Je ne fréquente pas souvent les théâtres, pourtant j’adore aller voir une bonne création. De la même façon, je lis peu de pièces de théâtre, à moins qu’elles ne soient portées à mon attention. J’ai pris plaisir à découvrir La Meute d’Esther Beauchemin grâce à un contrat de rédaction de fiches pédagogiques pour le regroupement des éditeurs franco-canadiens. L’ouvrage de 130 pages est paru aux éditions Prise de parole en 2005.
Catherine, Irène, Éric, les jumeaux et le bébé vivent dans un chalet en forêt depuis maintenant des semaines. Ils s’y sont installés avec leur mère après la mort de leur père. Pourtant ils y vivent seuls, leur mère n’entrant presque plus dans le chalet. Désormais, elle oublie même de leur apporter à manger. Elle dort dehors, avec la meute de chiens dont elle fait l’élevage. Son objectif: protéger sa famille des Ombres, celles qu’elle pense responsables de la mort de son mari. Elle ne croit pas au diagnostic des médecins. Le cancer du cerveau de son mari ne fait pas partie de sa réalité: les Ombres sont après leur famille et il faut les fuir.

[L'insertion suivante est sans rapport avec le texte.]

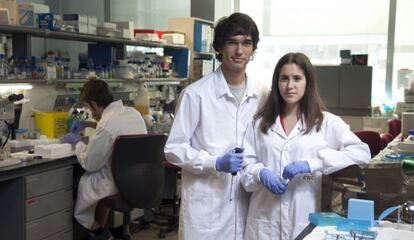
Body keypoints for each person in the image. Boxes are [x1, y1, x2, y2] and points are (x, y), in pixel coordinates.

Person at [240, 52, 371, 239]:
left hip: (303, 218)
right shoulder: (260, 123)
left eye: (297, 78)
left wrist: (313, 164)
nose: (290, 85)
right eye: (284, 78)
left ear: (308, 82)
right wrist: (259, 173)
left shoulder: (326, 123)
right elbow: (245, 167)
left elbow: (362, 153)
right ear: (276, 82)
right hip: (264, 221)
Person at [164, 13, 268, 239]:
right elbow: (173, 149)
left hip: (246, 205)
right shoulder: (196, 95)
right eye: (232, 42)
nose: (239, 51)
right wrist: (215, 162)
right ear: (220, 47)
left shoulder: (262, 95)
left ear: (253, 49)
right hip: (206, 209)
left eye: (246, 43)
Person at [62, 79, 147, 240]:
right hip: (138, 179)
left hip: (117, 183)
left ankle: (99, 232)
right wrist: (91, 124)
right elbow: (115, 129)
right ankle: (98, 232)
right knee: (98, 184)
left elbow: (89, 163)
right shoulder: (132, 113)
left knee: (75, 183)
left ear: (94, 104)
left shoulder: (107, 126)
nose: (89, 111)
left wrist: (78, 142)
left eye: (88, 107)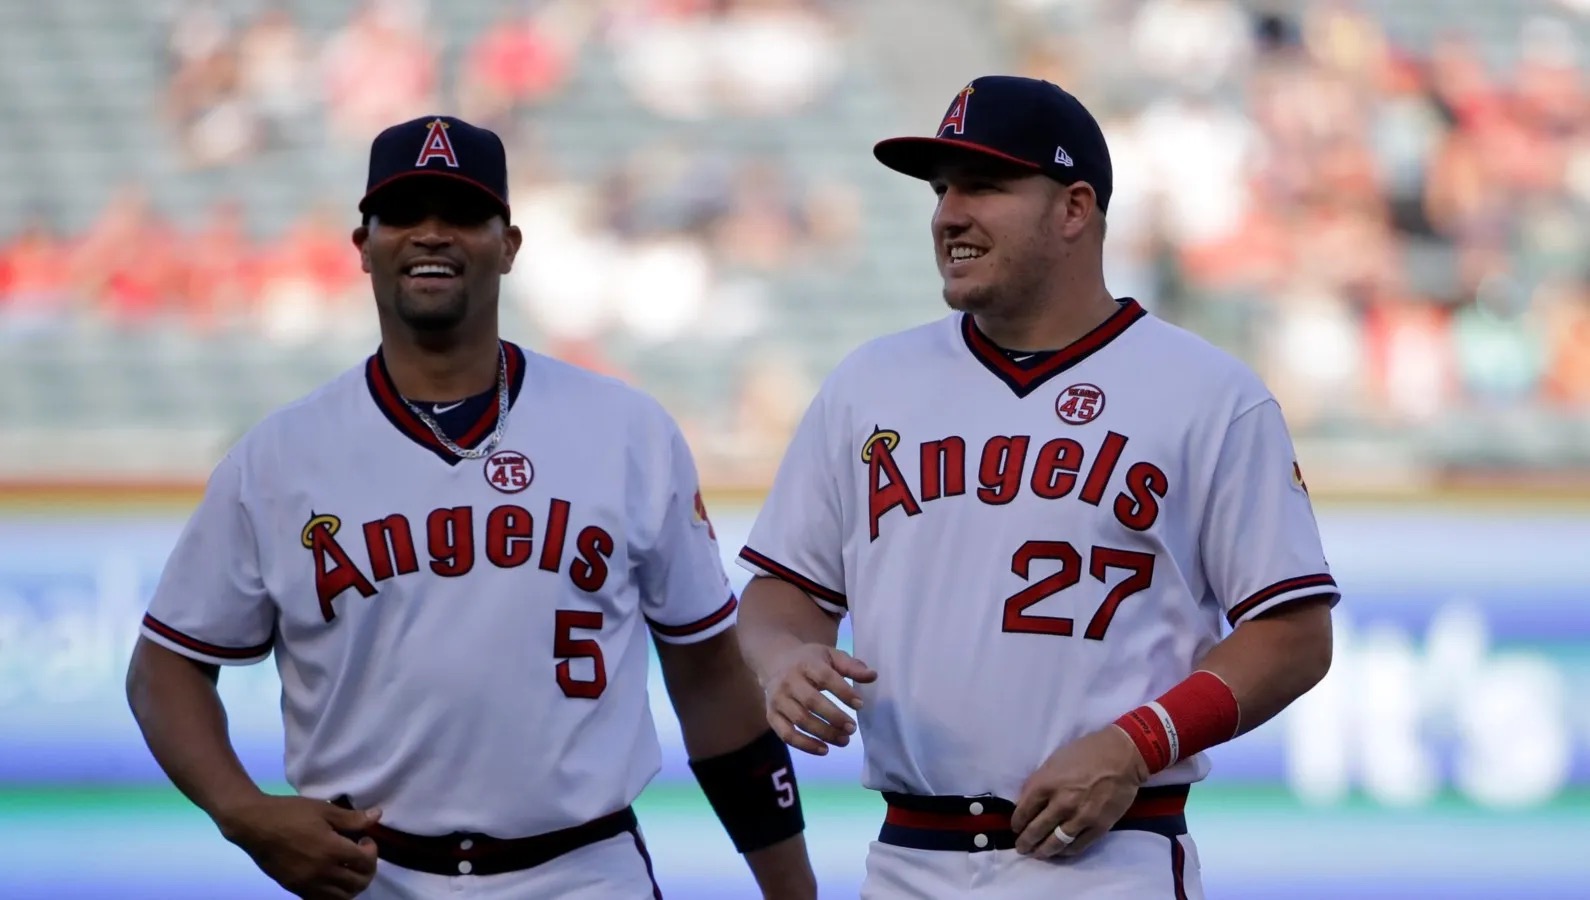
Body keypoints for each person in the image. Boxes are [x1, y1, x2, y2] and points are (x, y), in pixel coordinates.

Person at [125, 114, 817, 900]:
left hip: (583, 870)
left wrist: (791, 891)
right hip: (368, 874)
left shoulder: (627, 431)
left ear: (509, 245)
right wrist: (242, 811)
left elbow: (711, 676)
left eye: (461, 214)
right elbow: (164, 666)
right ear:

C’est ainsi qu’Irène, 16 ans, se retrouve responsable d’élever le bébé, qu’on appelle Toutoune parce qu’elle n’a pas encore reçu de nom. Catherine, 15 ans, est jalouse de sa sœur, car elle idolâtre sa mère et aimerait, comme elle, recevoir plus de responsabilités. Éric, 14 ans, est l’aîné des garçons. Paul et Pauline, les jumeaux de 13 ans, ont une relation symbiotique. Ils ont l’habitude de prendre soin l’un de l’autre.
Dès l’ouverture de la pièce, l’ambiance est tendue. Le bébé pleure sans fin, meurtri par la faim, car la mère a oublié d’apporter du lait. La tension est palpable entre les adolescents. Il se joue entre eux une guerre de pouvoir. Certains veulent gagner l’amour de la mère, d’autres le rôle de leader ou encore la responsabilité d’élever un chien. Malgré qu’il leur a été formellement interdit de quitter le chalet, seuls lieux où ils sont protégés des Ombres, Irène décide de partir chercher du lait, de peur que le bébé meure. Ce départ bouscule le clan et la tension monte encore d’un cran.
Ce que je retiens de cette pièce lue il y a un moment déjà, c’est le bruit du chaos, dans ma tête, à mesure qu’avance l’action. Ce sont les hurlements du bébé qui encore me brisent le cœur juste à y repenser. J’imagine une pièce chaotique et bruyante et un public déchiré par les cris du nourrisson. La Meute est un texte qui fait mal à l’enfance et dont les thèmes principaux tournent autour de la résilience, la folie, la famille et, bien sûr, l’adolescence. C’est un texte court, efficace et poignant qui met en scène des personnages aux personnalités bien distinctes. Je ne crois pas qu’il soit possible de lire (ou de voir) La Meute sans être ému par ces enfants qui se démènent pour survivre dans un univers créé de toute pièce par leur mère puis par eux.
BEAUCHEMIN, Esther. La Meute, Prise de parole, Sudbury, 2005, 130 pages.